Alejandra D´Agostino precisó que los principales inhibidores del tema de la “colaboración” son las barreras dentro de la corporación, “acá hay un tema de cultura, más humano que tecnológico, un tema que impacta en las personas. También se encontró que los individuos están demasiado ocupados como para ayudar a otras partes de la organización y, en tercer lugar, que los sistemas de evaluación de rendimiento no están diseñados para recompensar a los individuos por colaborar”.

Las empresas que son “imanes de talento” coinciden en que los trabajadores buscan una clara dirección, buenos líderes, enfoque al cliente y a la calidad y una clara posibilidad de desarrollo y crecimiento.

Falta de liderazgo en la región

El estudio sobre Gestión del Capital Humano reveló datos interesantes sobre América Latina, siendo los más determinantes la falta de liderazgo y la imposibilidad de desarrollarlo.

En Asia, la falta de profesionales líderes y la poca capacidad de desarrollarlos obtuvo un 88%; en Latinoamérica y Europa 74% y Estados Unidos con 69%. Al observar el tema de liderazgo por sectores, se halló que el más afectado era el industrial, seguido de los de distribución, comunicaciones, servicios financieros y el sector público (aunque cabe destacar que el estudio solo abarcó un 11% del sector público).

Las compañías coinciden en que necesitan líderes con empatía, influencia, capacidad para delegar, madurez emocional y curiosidad por aprender. Sin embargo, desde el seno de la organización debe haber un compromiso bidireccional: “hablamos de posibilidad de desarrollo y crecimiento real haciendo hincapié en la atracción y retención de personal; motivación y desarrollo; colaboración y gestión de recursos, porque no es lo mismo una gestión de capital humano para una industria de Haití, que para gente del área de Ventas o para gente de Finanzas, no se motivan de la misma forma y no se capacitan igual”, expresó.

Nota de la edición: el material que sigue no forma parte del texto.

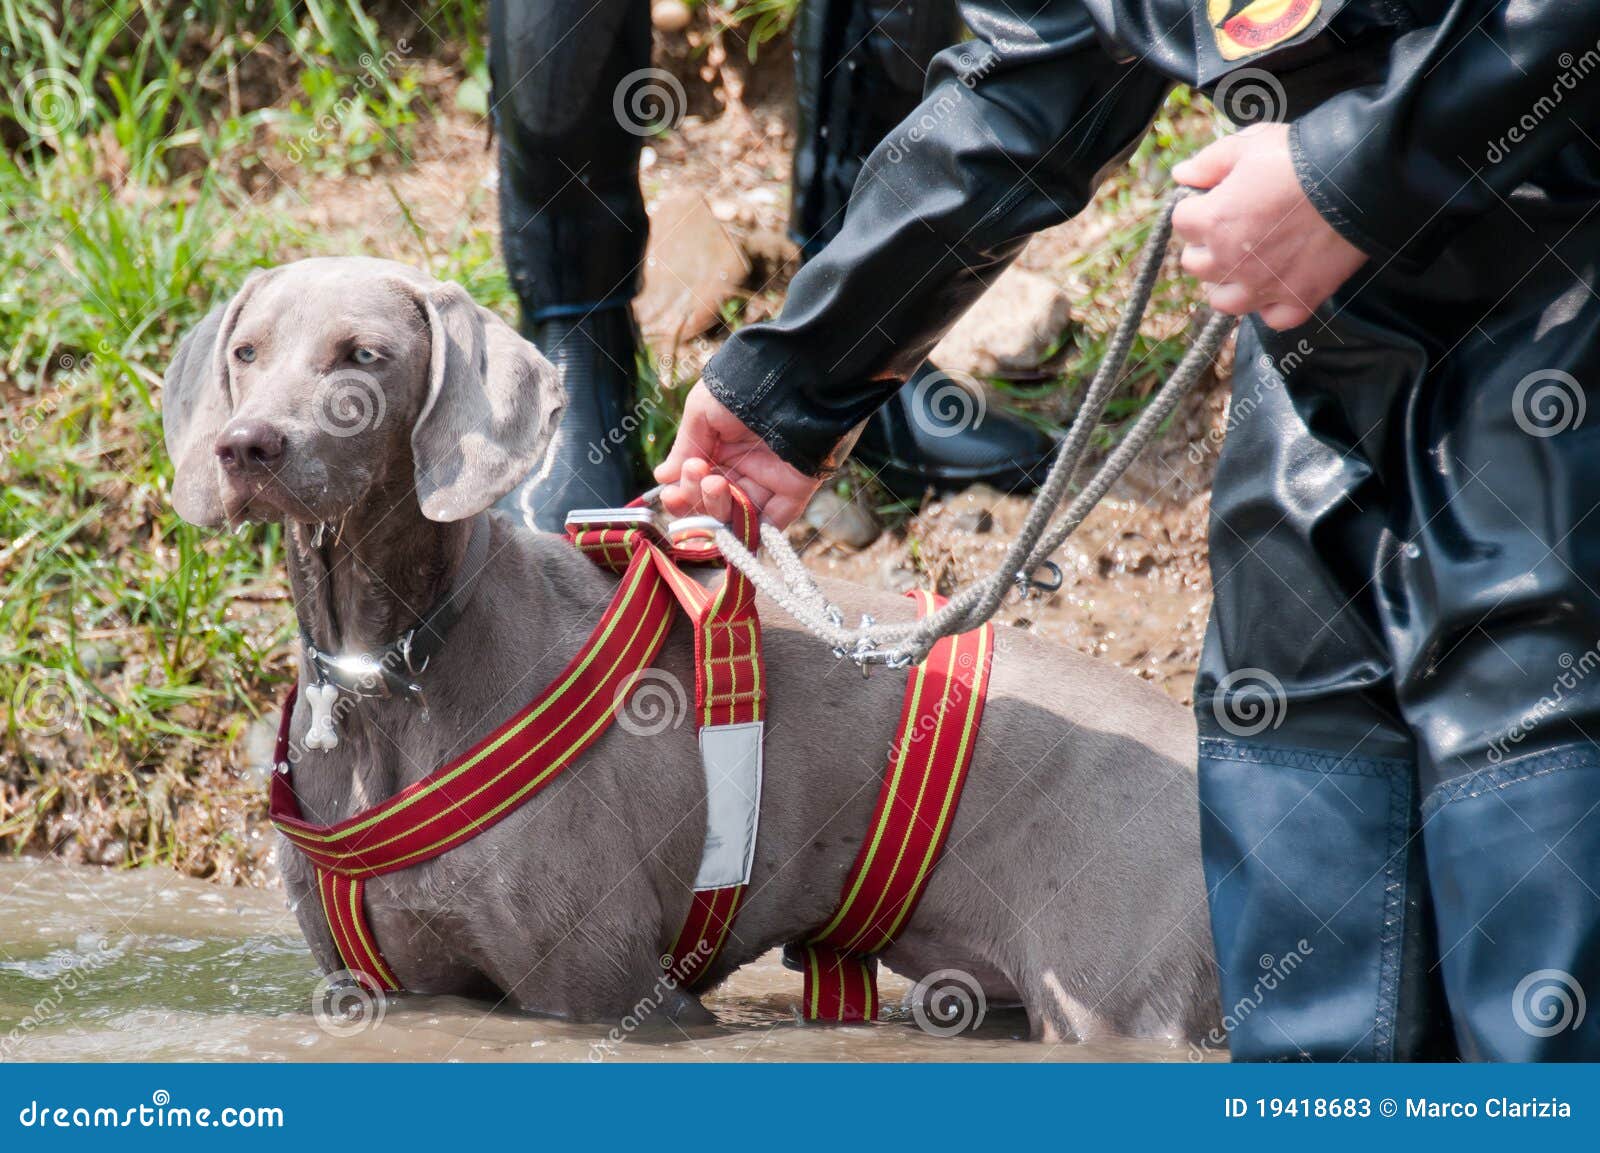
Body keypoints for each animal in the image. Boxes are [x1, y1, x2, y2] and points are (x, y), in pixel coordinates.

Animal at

D´Agostino sugiere a las organizaciones retomar el contacto directo con el capital humano, así como reforzar el tema de los valores. “Está comprobado que hay un crecimiento entre 20 y 30% en empresas que tienen programas de Gestión de Desarrollo y Talento, que no es solamente planes de carrera o capacitación, hay que pensar en estrategias de compensación integral”.

Asimismo, destacó la importancia de la medición, pues en todo el mundo se reconoce que es importante el capital humano, pero solo un 8% lo incluye en sus memorias anuales, “decimos que es importante pero no lo medimos y no se puede gestionar lo que no se mide. Se necesitan sistemas de medición eficientes, que abarquen a toda la organización y que a su vez integren factores objetivos, que permitan determinar necesidades y desarrollar liderazgos con perspectiva, visión, intuición, poder, energía y humildad”, concluyó.